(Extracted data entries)
* begin *
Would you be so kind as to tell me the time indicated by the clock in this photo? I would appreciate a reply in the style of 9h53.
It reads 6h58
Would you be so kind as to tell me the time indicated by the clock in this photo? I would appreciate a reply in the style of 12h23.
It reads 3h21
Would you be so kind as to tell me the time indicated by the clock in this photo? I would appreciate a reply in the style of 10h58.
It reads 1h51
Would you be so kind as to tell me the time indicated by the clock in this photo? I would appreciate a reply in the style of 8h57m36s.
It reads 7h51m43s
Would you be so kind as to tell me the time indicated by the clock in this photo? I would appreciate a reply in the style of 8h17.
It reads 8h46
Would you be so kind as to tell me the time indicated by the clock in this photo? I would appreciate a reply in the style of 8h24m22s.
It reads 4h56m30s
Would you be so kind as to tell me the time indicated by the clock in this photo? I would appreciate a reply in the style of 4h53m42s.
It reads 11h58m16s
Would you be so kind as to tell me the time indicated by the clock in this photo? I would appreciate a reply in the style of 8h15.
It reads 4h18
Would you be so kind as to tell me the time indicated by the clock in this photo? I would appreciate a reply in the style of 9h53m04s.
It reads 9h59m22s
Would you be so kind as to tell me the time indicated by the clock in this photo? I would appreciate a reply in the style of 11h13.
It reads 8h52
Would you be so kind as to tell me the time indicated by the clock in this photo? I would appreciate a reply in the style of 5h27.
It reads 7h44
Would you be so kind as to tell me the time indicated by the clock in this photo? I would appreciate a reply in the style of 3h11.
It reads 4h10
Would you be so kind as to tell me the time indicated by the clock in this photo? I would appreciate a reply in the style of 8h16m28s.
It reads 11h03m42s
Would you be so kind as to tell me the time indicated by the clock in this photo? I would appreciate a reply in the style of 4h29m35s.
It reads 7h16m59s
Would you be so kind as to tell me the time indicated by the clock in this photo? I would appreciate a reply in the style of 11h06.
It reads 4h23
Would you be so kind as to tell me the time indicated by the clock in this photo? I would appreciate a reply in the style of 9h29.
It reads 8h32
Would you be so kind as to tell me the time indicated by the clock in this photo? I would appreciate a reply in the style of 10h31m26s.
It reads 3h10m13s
* end *
Task objective → Can you print all of the records above again, line for line, with no changes?

Response to this exercise →
Would you be so kind as to tell me the time indicated by the clock in this photo? I would appreciate a reply in the style of 9h53.
It reads 6h58
Would you be so kind as to tell me the time indicated by the clock in this photo? I would appreciate a reply in the style of 12h23.
It reads 3h21
Would you be so kind as to tell me the time indicated by the clock in this photo? I would appreciate a reply in the style of 10h58.
It reads 1h51
Would you be so kind as to tell me the time indicated by the clock in this photo? I would appreciate a reply in the style of 8h57m36s.
It reads 7h51m43s
Would you be so kind as to tell me the time indicated by the clock in this photo? I would appreciate a reply in the style of 8h17.
It reads 8h46
Would you be so kind as to tell me the time indicated by the clock in this photo? I would appreciate a reply in the style of 8h24m22s.
It reads 4h56m30s
Would you be so kind as to tell me the time indicated by the clock in this photo? I would appreciate a reply in the style of 4h53m42s.
It reads 11h58m16s
Would you be so kind as to tell me the time indicated by the clock in this photo? I would appreciate a reply in the style of 8h15.
It reads 4h18
Would you be so kind as to tell me the time indicated by the clock in this photo? I would appreciate a reply in the style of 9h53m04s.
It reads 9h59m22s
Would you be so kind as to tell me the time indicated by the clock in this photo? I would appreciate a reply in the style of 11h13.
It reads 8h52
Would you be so kind as to tell me the time indicated by the clock in this photo? I would appreciate a reply in the style of 5h27.
It reads 7h44
Would you be so kind as to tell me the time indicated by the clock in this photo? I would appreciate a reply in the style of 3h11.
It reads 4h10
Would you be so kind as to tell me the time indicated by the clock in this photo? I would appreciate a reply in the style of 8h16m28s.
It reads 11h03m42s
Would you be so kind as to tell me the time indicated by the clock in this photo? I would appreciate a reply in the style of 4h29m35s.
It reads 7h16m59s
Would you be so kind as to tell me the time indicated by the clock in this photo? I would appreciate a reply in the style of 11h06.
It reads 4h23
Would you be so kind as to tell me the time indicated by the clock in this photo? I would appreciate a reply in the style of 9h29.
It reads 8h32
Would you be so kind as to tell me the time indicated by the clock in this photo? I would appreciate a reply in the style of 10h31m26s.
It reads 3h10m13s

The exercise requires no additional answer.